Holmberg trouwde in 1818 met Henriette Marie Claire Smissaert (1802-1832); uit dit huwelijk werden zeven kinderen geboren.

Tweede echtgenote[bewerken | brontekst bewerken]

Holmberg trouwde als weduwnaar in 1856 met de veertig jaar jongere Haagse Elisabeth van der Meyde (1834-1909); uit dit huwelijk werden geen kinderen geboren.

Van der Meyde en Multatuli[bewerken | brontekst bewerken]

Van der Meyde was de dochter van een Haagse lakei, Willem van der Meyde en Cecilia Cornelia van Deyk. Ze is eerst bekend geworden als huwelijkskandidate voor Carel Salomon van der Pool (1813-1858), een vriend van Multatuli. Het was deze laatste schrijver die voor Van der Pool bemiddelde nadat de laatste in 1854 een contactadvertentie had geplaatst voor een echtgenote. Van der Meyde reageerde op die advertentie, maar het kwam nooit tot een ontmoeting, noch tussen Van der Meyde en Multatuli, noch tussen haar en Van der Pool.[1]

Ook rond deze tijd moet Van der Meyde zijn gaan inwonen bij Holmberg. Zij woonde al in hetzelfde huis als Holmberg, aan de Plaats, toen zij een ontmoeting met Van der Pool trachtte te arrangeren, als "Mlle. Elise". In 1855 was het al zo ver gekomen dat Holmberg voor haar een pand aan Koninginnegracht 22 kocht, enkele maanden later gevolgd door een huis voor haar aan de Nieuwe Uitleg 27. Uiteindelijk trouwde Holmberg met haar op 16 april 1856. Het echtpaar vestigde zich, mogelijk mede vanwege deze mesailliance, in Brussel, aan de Antwerpselaan 24. Holmberg overleed daar in 1857, een zeer fortuinlijke, jonge weduwe achterlatend.

De weduwe als inspiratie voor de schrijver Daum[bewerken | brontekst bewerken]

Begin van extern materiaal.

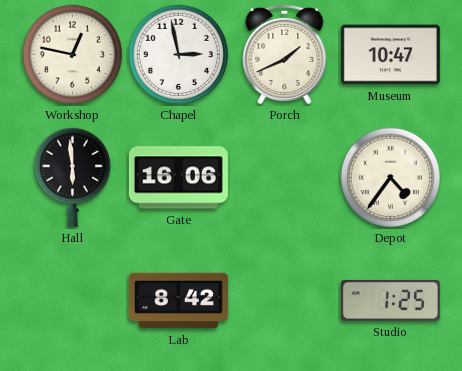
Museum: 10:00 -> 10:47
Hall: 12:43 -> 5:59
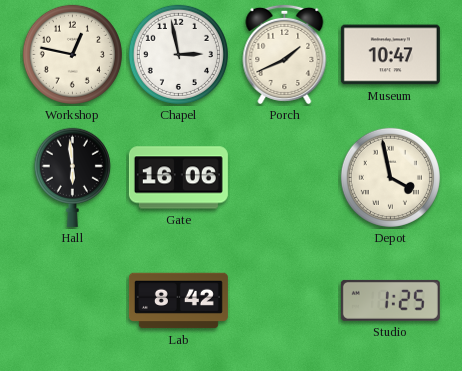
Depot: 4:36 -> 3:58
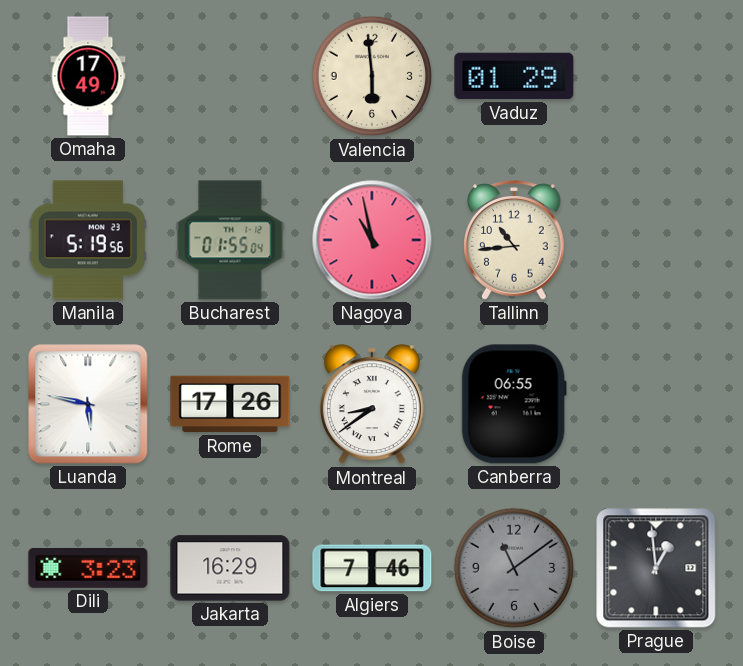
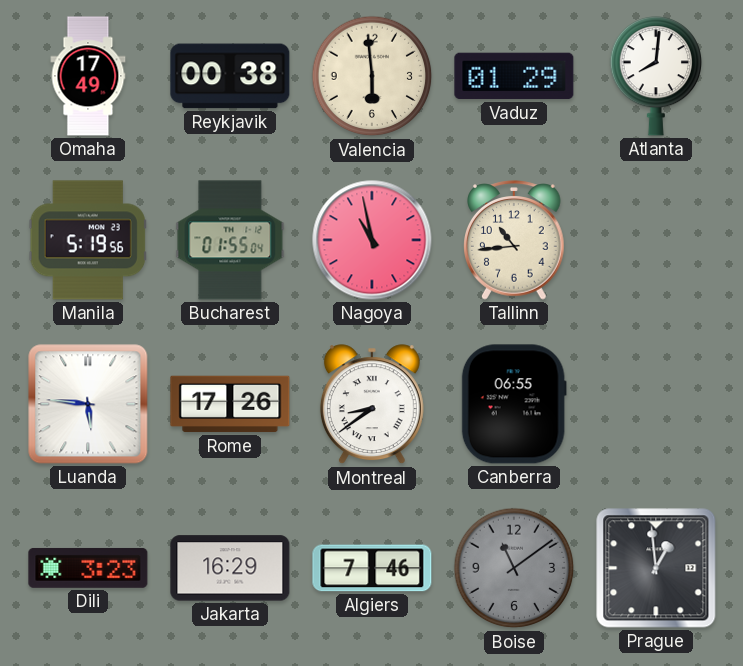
Reykjavik: none -> 00:38
Atlanta: none -> 8:01
Luanda: 5:47 -> 5:46
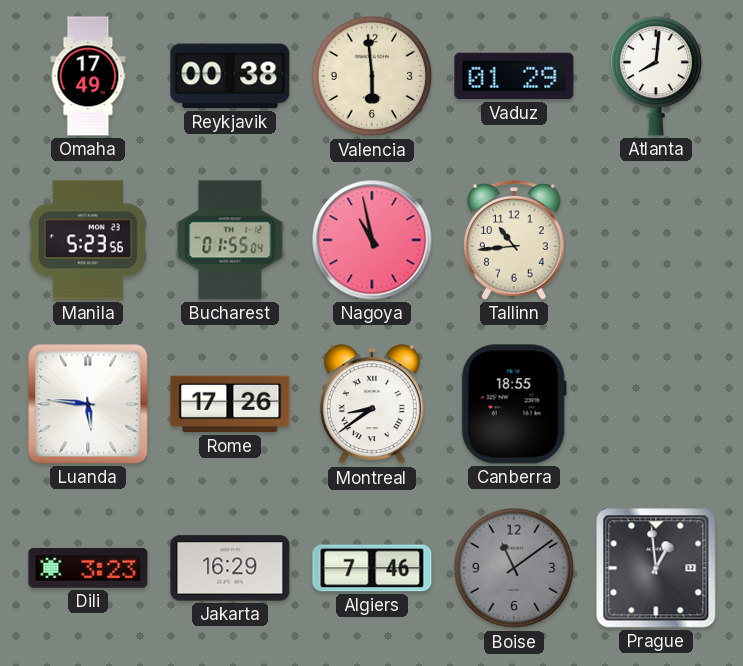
Manila: 5:19 -> 5:23
Canberra: 06:55 -> 18:55
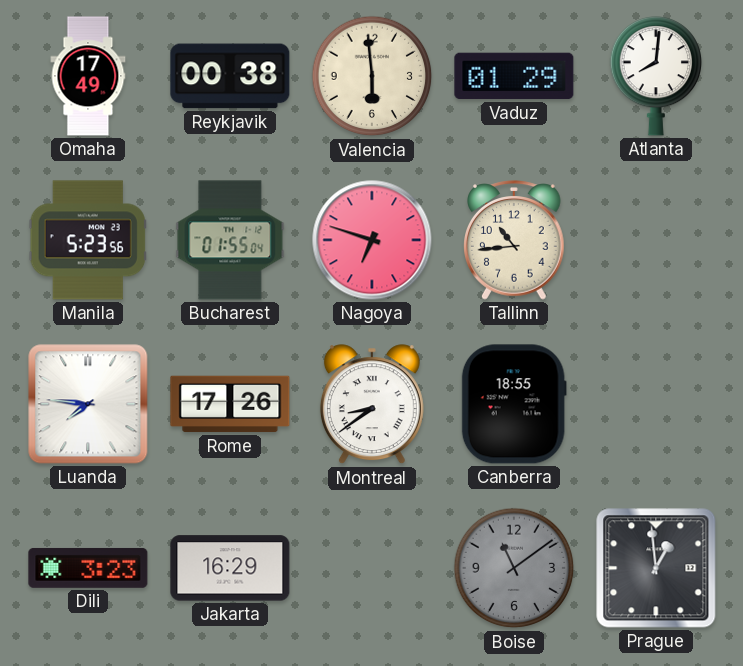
Nagoya: 10:58 -> 6:48
Luanda: 5:46 -> 7:46
Algiers: 7:46 -> none
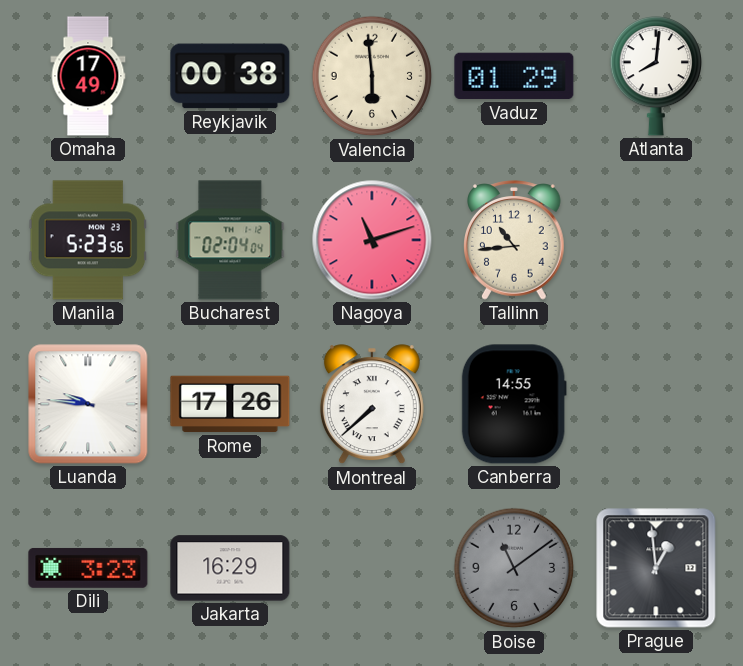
Bucharest: 01:55 -> 02:04
Nagoya: 6:48 -> 11:12
Luanda: 7:46 -> 9:46
Montreal: 8:39 -> 7:38
Canberra: 18:55 -> 14:55
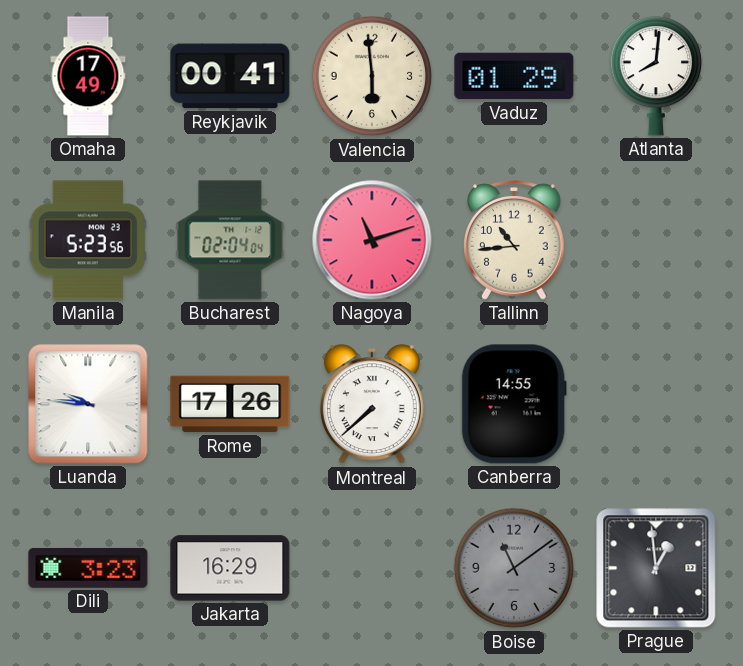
Reykjavik: 00:38 -> 00:41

In 1884 publiceerde de schrijver Paul Adriaan Daum zijn boek Uit de suiker in de tabak. Hierin figureert de barones Coombergh de Resfeldt in wie tijdgenoten zonder twijfel de rijke weduwe Holmberg herkend zullen hebben. De romanfiguur Van Tuyll treft haar voor het eerst aan in de Brusselse opera. De schrijver meldt over haar dan: "Zij is een Hollandse en zij woont 's zomers in Den Haag". Deze barones lijkt een 'dame' maar blijkt dat niet te zijn: "Zij was een Rotterdams deerntje uit een achterbuurt, toevallig kwam zij in relatie met de oude baron Coombergh en de man trouwde haar". Van Tuyll ontmoet haar vervolgens nog enkele malen in haar Brusselse salons, maar de bewondering voor haar blijkt van korte duur en hij vertrekt na enige tijd weer naar Den Haag.

De weduwe als inspiratie voor de schrijver Couperus[bewerken | brontekst bewerken]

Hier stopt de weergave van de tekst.